Avec un total de 35 décès sur 224 cas entre mars et août dernier, les autorités sanitaires de Mondoro, une ville dans la région de Mopti, ont sonné l’alarme sur ce qu’ils craignaient être une maladie mystérieux qui affligeait les populations. Finalement, il a été prouvé que la cause de ces décès était la malnutrition. Selon le rapport publié par le ministère de la Santé à la fin de l’enquête, il est apparu que « la malnutrition dans la communauté a atteint des proportions inquiétantes en raison du manque de nourriture dû aux conflits intercommunautaires ». « En raison de l’insuffisance de nourriture, l’ensemble de la population de la commune de Mondoro est exposé à un risque de malnutrition aiguë sévère et des complications en raison du manque de vitamine B1 et de la vitamine C », conclut le rapport. L’insécurité alimentaire a particulièrement touché la région de Mopti, qui demeure l’une des plus touchées par les conflits intercommunautaires et l’insécurité qui a atteint des niveaux inquiétants, selon le Bureau de la coordination des affaires humanitaires (OCHA). En raison de cette situation, Médecins Sans Frontières (MSF) a pris en charge 66 patients. Avant la fin du mois d’août, ces derniers avaient été déchargés surtout après la « bonne récupération », selon l’ONG, qui a tout de même averti que “l’insécurité empêche l’accès à d’autres patients dans les localités voisines pour atteindre le centre de santé”.

Education :

750 écoles fermées au Nord et au Centre

À quelques jours de la rentrée des classes, la situation des écoles reste alarmante. Au moins 750 écoles sont fermées au Nord et au Centre du pays et environ 2 millions d’enfants sont privés d’éducation. Selon les responsables scolaires, les régions de Mopti et Kidal enregistrent le taux le plus élevé des écoles fermées. À Mopti, sur les 685 écoles de l’académie d’enseignement de la ville, environ 265 étaient fermées au cours de l’année académique 2017-2018 soit un taux de 39%. Selon le directeur de l’académie régionale, environ 121 écoles sont susceptibles d’être réouvertes. Dans le cercle de Youwarou 58 écoles étaient fermées l’année dernière. À cela, s’ajoutent aussi les infrastructures et équipements incendiés par les hommes armés. Toujours dans la région de Mopti, plus de 100 écoles sont fermées dans le cercle de Douentza. Selon le directeur du CAP, seules 11 écoles dans la commune de Hombory et 14 autres dans la Commune de Koubewel Koudia pourront reprendre les activités scolaires cette année. Vers le nord du pays, dans la région de Tombouctou, le CAP de Niafunké compte 34 écoles fermées à ce jour. À Kidal, sur les 71 écoles que compte la région seulement une était ouverte l’an passé. En plus de l’insécurité, les fortes pluies diluviennes ont causé d’énormes dégâts dans plusieurs endroits du pays, notamment l’effondrement de beaucoup d’habitations au Nord.

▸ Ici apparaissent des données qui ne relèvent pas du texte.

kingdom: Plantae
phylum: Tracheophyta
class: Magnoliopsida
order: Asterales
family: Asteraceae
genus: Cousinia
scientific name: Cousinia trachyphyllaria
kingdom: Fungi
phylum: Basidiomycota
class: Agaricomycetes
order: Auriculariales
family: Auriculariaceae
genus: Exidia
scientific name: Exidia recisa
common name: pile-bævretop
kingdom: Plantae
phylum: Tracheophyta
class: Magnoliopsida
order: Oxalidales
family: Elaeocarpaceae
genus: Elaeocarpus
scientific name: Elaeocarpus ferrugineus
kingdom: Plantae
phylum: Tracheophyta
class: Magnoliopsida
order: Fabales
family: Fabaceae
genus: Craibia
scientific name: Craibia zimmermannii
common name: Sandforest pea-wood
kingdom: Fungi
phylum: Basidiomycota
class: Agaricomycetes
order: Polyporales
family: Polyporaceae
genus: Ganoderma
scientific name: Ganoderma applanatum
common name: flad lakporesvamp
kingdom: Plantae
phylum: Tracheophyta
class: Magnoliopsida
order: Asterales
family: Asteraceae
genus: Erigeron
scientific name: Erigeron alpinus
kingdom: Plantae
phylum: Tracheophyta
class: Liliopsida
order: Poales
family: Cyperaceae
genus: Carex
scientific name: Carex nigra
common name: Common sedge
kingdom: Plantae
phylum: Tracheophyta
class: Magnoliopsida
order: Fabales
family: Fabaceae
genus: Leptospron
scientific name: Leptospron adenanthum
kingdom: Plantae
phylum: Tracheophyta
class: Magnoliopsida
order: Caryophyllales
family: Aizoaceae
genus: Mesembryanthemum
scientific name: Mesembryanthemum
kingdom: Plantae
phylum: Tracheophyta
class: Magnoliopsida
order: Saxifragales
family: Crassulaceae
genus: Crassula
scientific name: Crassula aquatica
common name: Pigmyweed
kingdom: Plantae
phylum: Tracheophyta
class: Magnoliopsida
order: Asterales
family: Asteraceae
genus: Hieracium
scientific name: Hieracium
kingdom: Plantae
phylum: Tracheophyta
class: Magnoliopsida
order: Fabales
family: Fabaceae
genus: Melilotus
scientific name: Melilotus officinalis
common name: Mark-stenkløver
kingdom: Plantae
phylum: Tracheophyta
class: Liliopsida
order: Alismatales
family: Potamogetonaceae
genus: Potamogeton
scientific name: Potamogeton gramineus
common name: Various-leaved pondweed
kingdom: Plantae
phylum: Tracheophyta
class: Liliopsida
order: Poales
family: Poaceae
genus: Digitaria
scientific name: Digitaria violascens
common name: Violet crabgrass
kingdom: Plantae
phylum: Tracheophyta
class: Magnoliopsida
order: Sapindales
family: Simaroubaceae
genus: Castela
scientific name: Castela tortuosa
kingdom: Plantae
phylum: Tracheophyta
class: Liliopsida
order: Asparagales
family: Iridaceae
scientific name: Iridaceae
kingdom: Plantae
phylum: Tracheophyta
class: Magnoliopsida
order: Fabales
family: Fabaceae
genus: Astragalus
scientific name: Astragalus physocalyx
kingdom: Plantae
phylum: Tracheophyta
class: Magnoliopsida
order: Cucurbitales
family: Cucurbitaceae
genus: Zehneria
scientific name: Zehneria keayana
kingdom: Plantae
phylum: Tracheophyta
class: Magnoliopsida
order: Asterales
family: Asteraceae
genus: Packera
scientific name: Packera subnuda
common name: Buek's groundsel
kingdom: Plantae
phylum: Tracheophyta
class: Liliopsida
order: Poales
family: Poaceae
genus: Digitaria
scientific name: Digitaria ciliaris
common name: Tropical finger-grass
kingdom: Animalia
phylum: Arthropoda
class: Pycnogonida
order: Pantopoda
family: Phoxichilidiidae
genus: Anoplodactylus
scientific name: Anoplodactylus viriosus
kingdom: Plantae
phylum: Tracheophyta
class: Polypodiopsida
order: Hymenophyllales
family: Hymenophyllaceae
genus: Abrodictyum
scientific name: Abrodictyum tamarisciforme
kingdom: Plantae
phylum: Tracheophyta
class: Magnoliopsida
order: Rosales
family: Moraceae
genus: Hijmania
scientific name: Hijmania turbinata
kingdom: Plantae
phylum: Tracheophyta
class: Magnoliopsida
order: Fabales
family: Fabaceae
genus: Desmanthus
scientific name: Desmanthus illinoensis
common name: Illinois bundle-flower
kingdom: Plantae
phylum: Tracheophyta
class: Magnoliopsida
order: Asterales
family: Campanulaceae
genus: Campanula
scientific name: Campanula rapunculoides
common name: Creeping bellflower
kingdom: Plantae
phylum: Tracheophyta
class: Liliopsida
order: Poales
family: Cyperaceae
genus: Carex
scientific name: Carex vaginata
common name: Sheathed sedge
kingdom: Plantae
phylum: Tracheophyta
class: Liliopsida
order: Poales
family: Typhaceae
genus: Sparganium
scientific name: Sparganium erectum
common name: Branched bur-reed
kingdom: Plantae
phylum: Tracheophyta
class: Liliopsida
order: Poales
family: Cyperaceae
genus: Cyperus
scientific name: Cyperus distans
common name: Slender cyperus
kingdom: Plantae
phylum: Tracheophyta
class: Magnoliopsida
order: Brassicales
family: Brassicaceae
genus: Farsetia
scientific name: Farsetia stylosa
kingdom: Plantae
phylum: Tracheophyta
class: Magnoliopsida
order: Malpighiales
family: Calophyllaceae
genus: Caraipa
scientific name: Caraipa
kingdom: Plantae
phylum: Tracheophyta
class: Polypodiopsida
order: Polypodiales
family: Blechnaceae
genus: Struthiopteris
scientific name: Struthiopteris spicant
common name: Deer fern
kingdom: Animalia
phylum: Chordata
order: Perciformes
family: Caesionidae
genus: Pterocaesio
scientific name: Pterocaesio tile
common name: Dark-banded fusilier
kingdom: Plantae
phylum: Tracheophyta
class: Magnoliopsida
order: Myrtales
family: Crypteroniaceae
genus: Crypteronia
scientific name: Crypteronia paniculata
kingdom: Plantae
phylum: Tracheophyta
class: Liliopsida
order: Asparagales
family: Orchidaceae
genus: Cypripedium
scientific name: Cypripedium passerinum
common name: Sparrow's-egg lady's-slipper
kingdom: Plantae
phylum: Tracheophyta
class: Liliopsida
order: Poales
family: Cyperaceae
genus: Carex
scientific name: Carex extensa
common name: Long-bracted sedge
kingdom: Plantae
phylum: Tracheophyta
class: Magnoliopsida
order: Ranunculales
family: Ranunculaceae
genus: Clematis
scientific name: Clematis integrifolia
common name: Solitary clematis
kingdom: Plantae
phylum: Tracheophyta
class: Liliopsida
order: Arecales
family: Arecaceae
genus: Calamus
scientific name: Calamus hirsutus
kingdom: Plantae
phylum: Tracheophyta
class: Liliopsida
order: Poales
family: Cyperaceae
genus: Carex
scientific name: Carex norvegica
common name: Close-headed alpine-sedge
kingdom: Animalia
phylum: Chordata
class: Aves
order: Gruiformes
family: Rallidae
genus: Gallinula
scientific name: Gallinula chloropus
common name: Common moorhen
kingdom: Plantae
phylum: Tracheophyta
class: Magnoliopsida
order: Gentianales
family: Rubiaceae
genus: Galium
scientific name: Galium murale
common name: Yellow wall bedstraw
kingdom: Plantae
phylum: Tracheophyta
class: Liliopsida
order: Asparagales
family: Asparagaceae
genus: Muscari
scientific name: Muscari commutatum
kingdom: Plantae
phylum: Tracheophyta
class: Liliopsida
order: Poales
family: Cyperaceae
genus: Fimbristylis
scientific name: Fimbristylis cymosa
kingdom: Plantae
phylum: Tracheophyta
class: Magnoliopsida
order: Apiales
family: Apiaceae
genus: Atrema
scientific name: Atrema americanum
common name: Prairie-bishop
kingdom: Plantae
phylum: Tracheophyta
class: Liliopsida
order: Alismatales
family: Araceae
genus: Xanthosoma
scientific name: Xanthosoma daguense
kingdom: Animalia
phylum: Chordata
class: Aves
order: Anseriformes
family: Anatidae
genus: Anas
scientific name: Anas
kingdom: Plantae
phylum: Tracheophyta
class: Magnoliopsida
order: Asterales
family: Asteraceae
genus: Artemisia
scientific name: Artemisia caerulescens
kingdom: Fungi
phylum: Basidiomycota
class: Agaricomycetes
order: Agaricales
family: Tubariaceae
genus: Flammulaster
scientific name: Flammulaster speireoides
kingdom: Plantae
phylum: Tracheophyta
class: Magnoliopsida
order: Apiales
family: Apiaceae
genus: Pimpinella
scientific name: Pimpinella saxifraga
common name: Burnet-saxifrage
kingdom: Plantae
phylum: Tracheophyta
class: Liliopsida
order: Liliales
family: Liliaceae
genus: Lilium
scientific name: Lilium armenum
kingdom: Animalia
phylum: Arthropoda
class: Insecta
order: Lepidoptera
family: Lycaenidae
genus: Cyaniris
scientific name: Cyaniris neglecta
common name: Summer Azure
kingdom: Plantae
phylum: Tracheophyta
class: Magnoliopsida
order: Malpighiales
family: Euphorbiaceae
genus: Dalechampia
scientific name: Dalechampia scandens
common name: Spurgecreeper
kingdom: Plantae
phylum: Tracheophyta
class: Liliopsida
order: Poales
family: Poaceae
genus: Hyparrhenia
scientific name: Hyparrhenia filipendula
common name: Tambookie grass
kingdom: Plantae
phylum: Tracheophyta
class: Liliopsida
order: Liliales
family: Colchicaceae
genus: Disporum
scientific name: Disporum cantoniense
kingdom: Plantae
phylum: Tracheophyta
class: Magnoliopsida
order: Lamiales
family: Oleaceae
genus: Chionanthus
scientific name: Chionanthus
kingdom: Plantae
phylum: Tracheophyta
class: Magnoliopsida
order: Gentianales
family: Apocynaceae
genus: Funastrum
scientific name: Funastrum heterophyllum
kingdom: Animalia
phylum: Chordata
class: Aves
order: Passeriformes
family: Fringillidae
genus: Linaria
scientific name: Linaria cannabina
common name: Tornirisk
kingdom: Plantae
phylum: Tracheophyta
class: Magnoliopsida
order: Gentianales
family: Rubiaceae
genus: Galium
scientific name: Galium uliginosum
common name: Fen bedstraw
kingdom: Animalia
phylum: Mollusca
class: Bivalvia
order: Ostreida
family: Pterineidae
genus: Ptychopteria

La majorité des sinistrés occupent actuellement les écoles comme refuges.

Kayes :

Menace de grève des enseignants du fondamental

Ce mouvement se déroulera du lundi 1er au mercredi 3 octobre prochains, avant de se poursuivre le lundi 8 jusqu’au 17 octobre 2018. Quatre points de revendications ont été déposés sur la table par le bureau régional du SYNEB.

 

Tessit :

Les champs envahis par des oiseaux granivores

Les paysans s’inquiètent pour les récoltes du sorgho et du mil. Les champs sont envahis par des oiseaux granivores. Cette situation, selon eux, peut avoir des conséquences néfastes sur les récoltes. Ils demandent l’aide des autorités pour régler cette situation.

Tarkint :

Le prix du mouton flambe

Le prix du mouton laitier a connu une flambée cette année dans la commune de Tarkint, dans le cercle de Bourem région de Gao. Cette cherté s’explique selon les commerçants par la bonne pluviométrie qui favorise la nutrition de ces animaux pour une bonne production du lait.

 

Gao :

Réconciliation entre Peuhls et communauté Dawsack

Peuhls et communauté Dawsack se sont engagés à déposer les armes, le  jeudi  20 septembre dernier, lors d’une rencontre. Cette session de réconciliation entre les deux communautés a été organisée par l’ONG Equal accès.